Oceana Reels In Profits

Oceana Group Limited (JSE: OCE) has released its latest earnings for the year ended 30 September 2023, showcasing an impressive show of resilience. Oceana thrived amid a challenging economic landscape marked by high inflation and interest rates impacting South African consumers. Their strategic prowess led to a remarkable 22.6% surge in revenues, driving an impressive 29.2% surge in headline earnings per share. 

The unwavering demand for affordable protein was fuelling this success story, particularly exemplified by their iconic Lucky Star brand. Bolstered by increased sales volumes, favourable currency exchange rates, and intelligent pricing strategies, Oceana’s top line soared. Their ability to navigate these turbulent times and deliver such robust results is a testament to their strategic foresight and market adaptability.  


On the 1D chart, a breakout threatens a descending channel, with the price pushing through the dynamic resistance and above the 25-SMA (green line) toward resistance at R69.08. The price may have to clear this resistance to enforce a sustainable bullish run, keeping the sellers in play for a potential retracement. 

Should the price fail to clear R69.08, the pullback could lead the price back to the demand zone at R67.81, with the breakout level of the channel not far below at R66.47. Any movement below this level could see the price continuing its prior downtrend toward the neckline resistance at R64.39. 

Alternatively, a bullish trend could form above R69.08, with the 100-SMA (orange line) and 50-SMA (blue line) offering resistance close to the Fibonacci midpoint at R70.98. Clearing these levels could see a momentum shift toward the Fibonacci golden ratio at R72.41. In the longer term, a sustainable uptrend could lead the price toward R74.57 and R77.04 before the estimated fair value of R79.99 comes into play, which presents a 17.54% potential upside from the current price.  


Oceana has had a decent year, with its price appreciating over 14%, a noticeable outperformance relative to the JSE Top 40, which has appreciated a mere 3.92% over the same period. The company’s focus on affordable protein and its diversified product base has helped it navigate the macroeconomic challenges in the South African economy. Furthermore, the company has benefitted from the spike in chicken prices in South Africa amid the bird flu outbreak, which has resulted in distressed consumers tilting more toward affordability, benefitting Oceana’s canned fish business. So, as the company proved its resilience in its latest earnings report, could we see investors getting behind this growth story to propel the price further? 
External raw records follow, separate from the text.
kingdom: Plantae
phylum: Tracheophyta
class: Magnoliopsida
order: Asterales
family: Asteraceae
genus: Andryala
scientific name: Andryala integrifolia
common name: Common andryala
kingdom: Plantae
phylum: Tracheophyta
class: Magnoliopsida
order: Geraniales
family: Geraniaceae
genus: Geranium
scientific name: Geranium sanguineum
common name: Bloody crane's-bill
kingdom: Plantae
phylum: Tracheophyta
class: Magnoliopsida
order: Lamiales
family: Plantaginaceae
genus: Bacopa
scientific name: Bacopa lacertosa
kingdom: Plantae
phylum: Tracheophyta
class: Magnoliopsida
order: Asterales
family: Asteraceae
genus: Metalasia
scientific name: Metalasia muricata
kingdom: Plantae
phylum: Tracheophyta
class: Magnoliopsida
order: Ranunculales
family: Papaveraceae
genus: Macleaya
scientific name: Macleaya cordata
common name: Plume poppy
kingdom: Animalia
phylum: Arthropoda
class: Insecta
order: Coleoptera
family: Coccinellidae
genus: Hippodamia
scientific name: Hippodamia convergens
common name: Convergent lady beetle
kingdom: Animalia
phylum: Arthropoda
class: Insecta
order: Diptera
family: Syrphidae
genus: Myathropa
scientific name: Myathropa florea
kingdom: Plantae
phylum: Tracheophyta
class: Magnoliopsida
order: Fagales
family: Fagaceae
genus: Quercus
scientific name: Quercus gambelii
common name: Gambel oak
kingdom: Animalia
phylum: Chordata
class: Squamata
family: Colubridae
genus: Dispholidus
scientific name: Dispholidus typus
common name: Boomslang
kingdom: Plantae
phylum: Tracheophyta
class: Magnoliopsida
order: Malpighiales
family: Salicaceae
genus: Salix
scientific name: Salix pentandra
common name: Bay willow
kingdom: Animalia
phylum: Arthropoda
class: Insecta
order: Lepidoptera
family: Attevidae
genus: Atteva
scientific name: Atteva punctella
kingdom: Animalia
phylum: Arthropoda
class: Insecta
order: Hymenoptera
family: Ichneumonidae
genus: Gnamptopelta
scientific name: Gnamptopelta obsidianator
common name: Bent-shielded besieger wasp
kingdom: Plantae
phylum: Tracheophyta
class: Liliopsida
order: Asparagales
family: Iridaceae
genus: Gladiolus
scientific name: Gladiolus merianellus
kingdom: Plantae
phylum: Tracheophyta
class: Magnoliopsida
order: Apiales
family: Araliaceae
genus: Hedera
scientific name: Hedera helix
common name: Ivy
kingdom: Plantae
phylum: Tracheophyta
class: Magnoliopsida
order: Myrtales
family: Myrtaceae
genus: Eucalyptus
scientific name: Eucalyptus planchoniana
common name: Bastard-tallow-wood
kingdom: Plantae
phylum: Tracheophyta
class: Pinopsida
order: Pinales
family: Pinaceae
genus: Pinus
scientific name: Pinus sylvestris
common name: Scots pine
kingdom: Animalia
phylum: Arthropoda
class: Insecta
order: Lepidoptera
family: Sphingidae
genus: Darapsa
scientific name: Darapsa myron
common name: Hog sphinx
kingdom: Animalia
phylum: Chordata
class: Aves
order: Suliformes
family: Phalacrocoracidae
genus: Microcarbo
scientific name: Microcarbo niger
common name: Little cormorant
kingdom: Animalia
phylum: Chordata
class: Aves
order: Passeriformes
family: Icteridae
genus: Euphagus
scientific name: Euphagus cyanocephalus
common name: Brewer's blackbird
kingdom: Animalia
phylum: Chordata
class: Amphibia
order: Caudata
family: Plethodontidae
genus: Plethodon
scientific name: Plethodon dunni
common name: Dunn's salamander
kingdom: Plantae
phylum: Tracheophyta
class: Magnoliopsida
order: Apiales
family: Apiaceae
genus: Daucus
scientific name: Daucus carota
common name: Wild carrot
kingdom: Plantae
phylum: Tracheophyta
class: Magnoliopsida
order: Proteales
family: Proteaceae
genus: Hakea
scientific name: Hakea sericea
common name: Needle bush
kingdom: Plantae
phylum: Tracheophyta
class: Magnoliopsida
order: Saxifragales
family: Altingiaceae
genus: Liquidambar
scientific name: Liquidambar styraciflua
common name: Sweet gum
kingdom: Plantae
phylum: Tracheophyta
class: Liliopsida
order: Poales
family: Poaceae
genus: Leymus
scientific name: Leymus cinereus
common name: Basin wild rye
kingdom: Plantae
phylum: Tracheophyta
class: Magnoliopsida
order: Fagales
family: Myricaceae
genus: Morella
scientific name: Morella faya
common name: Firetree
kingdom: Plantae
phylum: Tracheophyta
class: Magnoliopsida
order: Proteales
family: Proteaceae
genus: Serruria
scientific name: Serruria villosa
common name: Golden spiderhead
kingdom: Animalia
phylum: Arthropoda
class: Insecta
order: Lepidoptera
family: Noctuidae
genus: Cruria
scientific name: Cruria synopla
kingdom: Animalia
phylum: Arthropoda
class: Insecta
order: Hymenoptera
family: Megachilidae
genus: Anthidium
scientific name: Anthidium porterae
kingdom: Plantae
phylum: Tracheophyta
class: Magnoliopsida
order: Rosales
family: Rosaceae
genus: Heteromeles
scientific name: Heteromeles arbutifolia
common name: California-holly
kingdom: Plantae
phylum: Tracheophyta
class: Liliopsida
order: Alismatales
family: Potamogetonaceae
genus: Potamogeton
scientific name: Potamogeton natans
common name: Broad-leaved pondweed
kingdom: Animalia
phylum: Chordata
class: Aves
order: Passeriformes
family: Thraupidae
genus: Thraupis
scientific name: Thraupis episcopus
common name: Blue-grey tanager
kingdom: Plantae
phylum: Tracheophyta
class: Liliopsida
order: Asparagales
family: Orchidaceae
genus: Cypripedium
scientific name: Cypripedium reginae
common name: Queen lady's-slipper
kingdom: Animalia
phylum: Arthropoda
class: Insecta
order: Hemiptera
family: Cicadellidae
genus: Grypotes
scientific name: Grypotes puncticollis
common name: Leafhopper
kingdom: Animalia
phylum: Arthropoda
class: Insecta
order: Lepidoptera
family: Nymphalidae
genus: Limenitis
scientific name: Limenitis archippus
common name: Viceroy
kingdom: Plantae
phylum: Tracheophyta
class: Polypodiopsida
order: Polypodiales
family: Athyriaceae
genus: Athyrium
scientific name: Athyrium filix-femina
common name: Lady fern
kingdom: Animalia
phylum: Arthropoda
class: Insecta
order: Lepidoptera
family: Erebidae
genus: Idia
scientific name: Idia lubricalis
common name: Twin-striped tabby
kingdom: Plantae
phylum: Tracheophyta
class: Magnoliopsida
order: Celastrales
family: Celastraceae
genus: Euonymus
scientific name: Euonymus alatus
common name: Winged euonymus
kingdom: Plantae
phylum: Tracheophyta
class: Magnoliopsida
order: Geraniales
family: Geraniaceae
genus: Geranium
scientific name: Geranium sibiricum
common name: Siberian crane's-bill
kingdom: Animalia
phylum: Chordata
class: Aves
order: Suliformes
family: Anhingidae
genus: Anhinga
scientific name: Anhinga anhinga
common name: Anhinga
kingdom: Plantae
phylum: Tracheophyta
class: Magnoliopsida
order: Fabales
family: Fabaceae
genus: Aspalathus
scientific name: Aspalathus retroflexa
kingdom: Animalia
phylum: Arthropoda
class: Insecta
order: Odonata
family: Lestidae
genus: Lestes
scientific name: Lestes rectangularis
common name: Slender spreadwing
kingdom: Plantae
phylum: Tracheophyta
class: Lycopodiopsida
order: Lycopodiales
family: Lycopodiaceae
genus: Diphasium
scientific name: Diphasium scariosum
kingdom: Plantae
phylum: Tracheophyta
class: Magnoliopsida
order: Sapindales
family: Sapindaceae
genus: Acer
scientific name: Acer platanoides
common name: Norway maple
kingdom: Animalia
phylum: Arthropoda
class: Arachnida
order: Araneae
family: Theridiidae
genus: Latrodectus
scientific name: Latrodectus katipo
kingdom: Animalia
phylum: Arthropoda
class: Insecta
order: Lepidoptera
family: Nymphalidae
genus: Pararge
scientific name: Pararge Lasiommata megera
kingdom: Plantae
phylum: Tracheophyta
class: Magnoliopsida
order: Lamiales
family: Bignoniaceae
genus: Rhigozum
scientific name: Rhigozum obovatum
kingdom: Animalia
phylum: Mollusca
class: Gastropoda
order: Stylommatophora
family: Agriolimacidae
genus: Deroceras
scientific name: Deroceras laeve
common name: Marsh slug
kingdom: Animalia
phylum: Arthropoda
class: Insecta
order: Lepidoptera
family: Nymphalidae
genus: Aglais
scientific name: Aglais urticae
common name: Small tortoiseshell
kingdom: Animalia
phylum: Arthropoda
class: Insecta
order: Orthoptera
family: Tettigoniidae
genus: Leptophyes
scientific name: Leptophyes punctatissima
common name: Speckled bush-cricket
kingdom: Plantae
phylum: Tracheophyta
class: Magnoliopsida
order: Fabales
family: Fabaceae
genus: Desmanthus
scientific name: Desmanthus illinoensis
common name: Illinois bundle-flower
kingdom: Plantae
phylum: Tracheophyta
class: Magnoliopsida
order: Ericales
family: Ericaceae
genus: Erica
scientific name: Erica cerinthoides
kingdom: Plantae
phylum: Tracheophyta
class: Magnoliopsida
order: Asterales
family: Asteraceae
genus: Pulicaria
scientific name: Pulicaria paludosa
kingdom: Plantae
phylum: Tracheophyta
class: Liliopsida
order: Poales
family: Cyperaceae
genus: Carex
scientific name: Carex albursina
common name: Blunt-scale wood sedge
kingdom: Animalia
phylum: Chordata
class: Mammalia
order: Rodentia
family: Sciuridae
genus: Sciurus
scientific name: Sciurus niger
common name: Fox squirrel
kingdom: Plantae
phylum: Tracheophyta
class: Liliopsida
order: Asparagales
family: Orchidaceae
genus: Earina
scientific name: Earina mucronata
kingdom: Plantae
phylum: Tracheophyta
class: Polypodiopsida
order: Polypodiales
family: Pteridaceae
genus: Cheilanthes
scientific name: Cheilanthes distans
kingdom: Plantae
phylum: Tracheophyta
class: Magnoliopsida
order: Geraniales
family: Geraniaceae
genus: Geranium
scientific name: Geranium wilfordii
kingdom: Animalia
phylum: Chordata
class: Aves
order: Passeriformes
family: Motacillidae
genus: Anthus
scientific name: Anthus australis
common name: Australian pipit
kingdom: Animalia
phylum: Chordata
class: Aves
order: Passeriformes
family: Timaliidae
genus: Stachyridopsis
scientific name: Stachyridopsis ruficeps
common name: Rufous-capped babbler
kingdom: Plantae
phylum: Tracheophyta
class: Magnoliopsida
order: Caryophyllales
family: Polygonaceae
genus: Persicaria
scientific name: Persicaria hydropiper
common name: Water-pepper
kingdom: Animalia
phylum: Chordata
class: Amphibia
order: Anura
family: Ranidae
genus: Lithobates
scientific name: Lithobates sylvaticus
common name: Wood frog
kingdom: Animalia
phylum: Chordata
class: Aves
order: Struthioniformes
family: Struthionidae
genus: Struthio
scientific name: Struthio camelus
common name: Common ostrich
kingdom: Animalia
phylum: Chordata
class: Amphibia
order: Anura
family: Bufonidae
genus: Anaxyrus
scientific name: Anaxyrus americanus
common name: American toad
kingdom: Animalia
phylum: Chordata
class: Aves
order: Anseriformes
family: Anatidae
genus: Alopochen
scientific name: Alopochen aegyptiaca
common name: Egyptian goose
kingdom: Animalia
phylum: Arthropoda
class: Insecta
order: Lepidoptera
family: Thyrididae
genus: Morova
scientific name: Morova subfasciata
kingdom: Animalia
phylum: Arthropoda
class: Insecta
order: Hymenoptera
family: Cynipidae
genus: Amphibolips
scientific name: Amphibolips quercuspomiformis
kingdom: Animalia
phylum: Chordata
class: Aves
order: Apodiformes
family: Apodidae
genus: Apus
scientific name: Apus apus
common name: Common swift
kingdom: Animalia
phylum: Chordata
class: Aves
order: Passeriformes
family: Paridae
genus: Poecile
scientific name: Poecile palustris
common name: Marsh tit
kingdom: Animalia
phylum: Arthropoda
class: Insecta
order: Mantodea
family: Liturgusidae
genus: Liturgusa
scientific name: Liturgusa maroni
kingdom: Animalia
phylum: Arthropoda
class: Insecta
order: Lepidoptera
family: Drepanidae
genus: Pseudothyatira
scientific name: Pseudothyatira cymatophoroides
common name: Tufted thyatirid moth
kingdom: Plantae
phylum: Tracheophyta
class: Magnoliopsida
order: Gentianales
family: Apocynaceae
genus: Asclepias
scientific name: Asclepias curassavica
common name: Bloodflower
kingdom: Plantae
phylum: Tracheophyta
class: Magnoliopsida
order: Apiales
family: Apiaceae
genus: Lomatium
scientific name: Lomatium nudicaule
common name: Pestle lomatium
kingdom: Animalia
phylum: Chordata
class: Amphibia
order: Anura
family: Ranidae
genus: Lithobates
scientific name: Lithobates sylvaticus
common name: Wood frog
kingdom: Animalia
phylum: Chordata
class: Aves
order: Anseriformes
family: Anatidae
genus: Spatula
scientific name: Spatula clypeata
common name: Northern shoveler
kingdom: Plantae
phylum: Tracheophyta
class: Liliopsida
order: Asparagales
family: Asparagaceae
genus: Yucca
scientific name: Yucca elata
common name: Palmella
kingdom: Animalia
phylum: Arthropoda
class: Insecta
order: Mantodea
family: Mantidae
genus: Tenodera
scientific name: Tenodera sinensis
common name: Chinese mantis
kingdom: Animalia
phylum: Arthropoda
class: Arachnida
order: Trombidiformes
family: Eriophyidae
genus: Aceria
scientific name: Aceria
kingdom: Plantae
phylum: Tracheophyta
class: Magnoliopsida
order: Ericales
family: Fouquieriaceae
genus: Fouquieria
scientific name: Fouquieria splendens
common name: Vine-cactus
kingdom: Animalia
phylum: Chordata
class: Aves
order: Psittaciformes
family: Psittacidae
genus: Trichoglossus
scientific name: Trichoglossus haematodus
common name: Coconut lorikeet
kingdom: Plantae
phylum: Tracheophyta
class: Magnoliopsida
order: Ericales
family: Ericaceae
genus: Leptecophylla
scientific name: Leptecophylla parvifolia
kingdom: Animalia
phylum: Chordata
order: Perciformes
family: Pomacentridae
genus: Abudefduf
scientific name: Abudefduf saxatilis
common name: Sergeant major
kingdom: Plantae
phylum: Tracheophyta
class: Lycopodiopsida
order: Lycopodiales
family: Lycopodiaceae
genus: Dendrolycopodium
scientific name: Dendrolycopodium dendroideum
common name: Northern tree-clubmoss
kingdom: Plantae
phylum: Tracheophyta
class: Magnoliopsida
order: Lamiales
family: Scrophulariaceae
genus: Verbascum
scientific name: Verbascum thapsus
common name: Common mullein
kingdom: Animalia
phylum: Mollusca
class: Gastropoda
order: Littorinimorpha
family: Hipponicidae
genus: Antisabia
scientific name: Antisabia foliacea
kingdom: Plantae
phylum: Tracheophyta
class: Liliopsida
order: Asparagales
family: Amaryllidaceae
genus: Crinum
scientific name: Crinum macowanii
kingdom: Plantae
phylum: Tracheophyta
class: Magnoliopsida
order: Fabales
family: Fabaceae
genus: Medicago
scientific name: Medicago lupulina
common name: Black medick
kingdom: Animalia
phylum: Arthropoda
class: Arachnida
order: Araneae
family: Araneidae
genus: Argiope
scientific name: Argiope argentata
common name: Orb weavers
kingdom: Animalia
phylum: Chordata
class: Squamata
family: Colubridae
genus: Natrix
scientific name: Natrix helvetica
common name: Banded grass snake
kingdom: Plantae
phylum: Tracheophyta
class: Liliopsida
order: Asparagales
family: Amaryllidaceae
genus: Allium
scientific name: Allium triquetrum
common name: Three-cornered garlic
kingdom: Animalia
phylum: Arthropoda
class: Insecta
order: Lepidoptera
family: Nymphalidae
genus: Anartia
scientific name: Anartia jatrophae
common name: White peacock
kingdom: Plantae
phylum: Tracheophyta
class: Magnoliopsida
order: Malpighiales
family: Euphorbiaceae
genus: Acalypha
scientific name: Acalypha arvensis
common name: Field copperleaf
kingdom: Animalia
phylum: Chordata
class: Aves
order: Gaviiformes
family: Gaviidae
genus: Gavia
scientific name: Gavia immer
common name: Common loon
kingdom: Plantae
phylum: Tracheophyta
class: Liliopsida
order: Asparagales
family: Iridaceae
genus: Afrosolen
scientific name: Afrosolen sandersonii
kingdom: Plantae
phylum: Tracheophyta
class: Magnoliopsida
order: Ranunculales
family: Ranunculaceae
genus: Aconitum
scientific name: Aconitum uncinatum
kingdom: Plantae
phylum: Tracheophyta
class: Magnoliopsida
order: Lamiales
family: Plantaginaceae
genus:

The group reported a 22.6% revenue expansion to R9.9Bn, driven by better prices across its categories and higher demand for affordable protein, which has triggered a 9% increase in sales volumes to 9.6M Lucky Star cartons across its local and export markets. The graph below shows that the top line improved across all segments. Canned Fish and Fishmeal in Africa remained its most significant revenue contributor, generating 56% of its revenue. Fishmeal and Fish oil in the US contributes 27% of the group’s revenue, with the remaining 17% coming from its Wild Caught Seafood segment. The strong top-line performance was further reflected in the company’s bottom line, where headline earnings were up 28.9% at R980M, resulting in a 29.2% expansion in headline earnings per share (HEPS), which amounted to 808.8 cents per share.  

One of the standout metrics in the company’s report was its capital expenditures. In the graph below, it becomes evident that the company did not have the capacity to allocate capital toward growth and expansion, as the majority of expenditures went toward replacement projects. However, in 2023, this narrative changed. The company was able to spend R190M on expansion, with the major projects for the year including R54M spent on initial phase of fishmeal and oil facility upgrades, R61M spent on construction of canned meat facilities, and another R106M that was allocated toward upgrades to its flagship hake trawler. In addition, the company is expanding its planned capital expenditure for 2024 to R593M, a significant increase from this year’s R458M, which will go toward investments to upgrade the South African fishmeal facilities and wild-caught seafood fleet, which includes fleet refrigeration conversion to environmentally friendly gas.  

What is allowing the group to phase out large capital expenditures is the debt reduction plan that was initiated to create balance sheet capacity for growth. This year, the group repaid R767M term debt, with its net debt/EBITDA ratio declining from 1.7X in 2022 to 1.2X. Its net debt from Africa contracted by 13% to R884M, with a net debt/EBITDA ratio of 1.0X in that region, while its net debt in the USA fell by 29% to $61M, where the company operates with a net debt/EBITDA ratio of 1.3X. In the current high-interest rate environment, these are optimistic developments, as the company is strategically placing itself in a position to take advantage of future growth opportunities in the industry by ensuring a healthy balance sheet.  


Oceana Group Limited released an impressive set of results for the year ended 30 September 2023. In the upcoming sessions, resistance at R69.08 could be a crucial level to watch to gauge whether the current bullish momentum will continue or whether a reversal of the breakout is imminent. The estimated fair value is established at R79.99, which presents a 17.54% potential upside from current levels.